The interest in our webinar, “An evidence-based approach to oncology patients during the COVID-19” was so tremendous that we have decided to post a series of related articles to help further the discussion. We at NantHealth will try to provide as much clarity about COVID-19 as possible, and this ongoing blog gives us a unique opportunity to delve into more in-depth answers to questions we received as a follow-up to the webinar.
Today, I will provide more background about the basic science of the virus – to provide everyone with a foundation to build on as we discuss prevention and treatment strategies in future blogs. Let’s get started with the official name of the virus: SARS-COV2, or Severe Acute Respiratory Syndrome Coronavirus 2, and is believed to have originated as a bat coronavirus that has crossed over into humans. It is a single-stranded RNA virus (as opposed to double-stranded DNA). Other single-stranded RNA (ssRNA) viruses that are well known include hepatitis virus C, West Nile virus, dengue virus, SARS and MERS coronaviruses, and rhinovirus (the virus that causes the common cold).

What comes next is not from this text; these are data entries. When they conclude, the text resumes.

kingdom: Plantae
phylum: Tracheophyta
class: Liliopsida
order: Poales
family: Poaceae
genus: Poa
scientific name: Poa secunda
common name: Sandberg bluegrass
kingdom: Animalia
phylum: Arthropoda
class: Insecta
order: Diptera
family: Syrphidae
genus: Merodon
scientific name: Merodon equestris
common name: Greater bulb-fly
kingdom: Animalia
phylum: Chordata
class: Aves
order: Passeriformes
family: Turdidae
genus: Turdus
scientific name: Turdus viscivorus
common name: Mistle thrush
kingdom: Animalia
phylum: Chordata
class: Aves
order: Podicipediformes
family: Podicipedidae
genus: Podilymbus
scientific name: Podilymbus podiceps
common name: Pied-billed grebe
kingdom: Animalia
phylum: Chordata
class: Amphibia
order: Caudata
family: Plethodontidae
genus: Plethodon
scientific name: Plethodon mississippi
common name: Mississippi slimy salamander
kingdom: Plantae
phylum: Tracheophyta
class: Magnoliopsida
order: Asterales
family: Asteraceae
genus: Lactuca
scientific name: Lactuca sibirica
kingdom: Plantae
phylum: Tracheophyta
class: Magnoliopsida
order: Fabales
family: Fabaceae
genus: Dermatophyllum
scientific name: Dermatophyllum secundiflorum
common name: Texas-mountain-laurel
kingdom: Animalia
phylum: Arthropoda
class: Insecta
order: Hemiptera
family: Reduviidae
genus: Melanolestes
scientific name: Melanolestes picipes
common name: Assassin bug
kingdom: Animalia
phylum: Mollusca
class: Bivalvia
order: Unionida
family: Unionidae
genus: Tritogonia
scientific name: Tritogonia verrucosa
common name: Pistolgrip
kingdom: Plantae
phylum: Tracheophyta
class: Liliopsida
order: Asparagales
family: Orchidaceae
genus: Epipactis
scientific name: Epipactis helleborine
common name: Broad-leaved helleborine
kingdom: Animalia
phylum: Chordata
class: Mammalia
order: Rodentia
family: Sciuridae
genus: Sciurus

Unlike bacteria, these viruses are technically not alive. They instead hijack the host cell, and their genetic material can function both as a genome and as messenger RNA (it can be directly translated into protein). The coronavirus genome encodes four major structural proteins: the spike (S) protein, nucleocapsid (N) protein, membrane (M) protein, and the envelope (E) protein. The virus then replicates itself many times and can be released to infect new cells and new hosts. One particular protein is the spike protein, or S-protein, which sticks out and forms the crown that is seen on electron microscopy, which gives it the name coronavirus (corona = crown).
The entry receptor utilized by SARS-CoV is Angiotensin-Converting Enzyme 2 (ACE2), which means that the virus must bind to this protein on the host cell in order to gain entry and cause infection. ACE2 is similar to ACE, an enzyme long-known to be a key player in the Renin-Angiotensin system (RAS) and a target for the treatment of hypertension. It is mainly expressed in the lung, heart, and kidney, where ACE-2 has also been shown to exhibit a protective function in the cardiovascular system and other organs.
Typically, in response to low blood pressure, the kidney will secrete renin into the blood circulation. Renin then converts angiotensinogen (produced by the liver) into angiotensin 1. ACE (mostly in the lung) converts Angiotensin 1 into Angiotensin 2. ACE2 receptors bind the ACE2, which then stimulates blood vessels to constrict, causing the blood pressure to increase. Angiotensin 2 also stimulates the release of aldosterone from the adrenal gland. Aldosterone stimulates the kidneys to increase sodium retention, water retention, and potassium loss. This increases blood pressure as well. This is why these are good targets for drugs to decrease blood pressure.
In SARS-CoV2 infection, the ACE2 is grabbed by the virus spike protein, and clinical cases have been associated with low potassium. It is unknown whether ACE inhibitors (drugs like captopril, benazepril, enalapril, lisinopril, etc.) might increase the risk or severity of SARS-CoV2. Still, the theoretical mechanism is that ACE inhibitors decrease the amount of Angiotensin 2 in the circulation and so the body compensates by increasing the amount of ACE2 receptors. In the lung, this could create a good environment for the virus with high amounts of the receptor for the spike protein and low amounts of the angiotensin to compete with the spike protein for receptor binding.
Another class of drugs, Angiotensin Receptor Blockers (ARBs) may theoretically be beneficial through tissue-protective effects of these drugs and lower ACE2 expression. A joint statement from the American College of Cardiology (ACC), American Heart Association and Heart Failure Society of America was posted online on March 17 and basically states that patients should consult their physician regarding these medications given the lack of trial data and experience with the virus.
The take-home point is that if another drug is available to treat hypertension, then probably during the current pandemic, it would be best to stay away from the ACE inhibitor category. The ARB category is likely safe and may even be helpful, but we just don’t know enough yet. In our next blog post, we will look more closely at viral replication and treatment strategies aimed at this mechanism.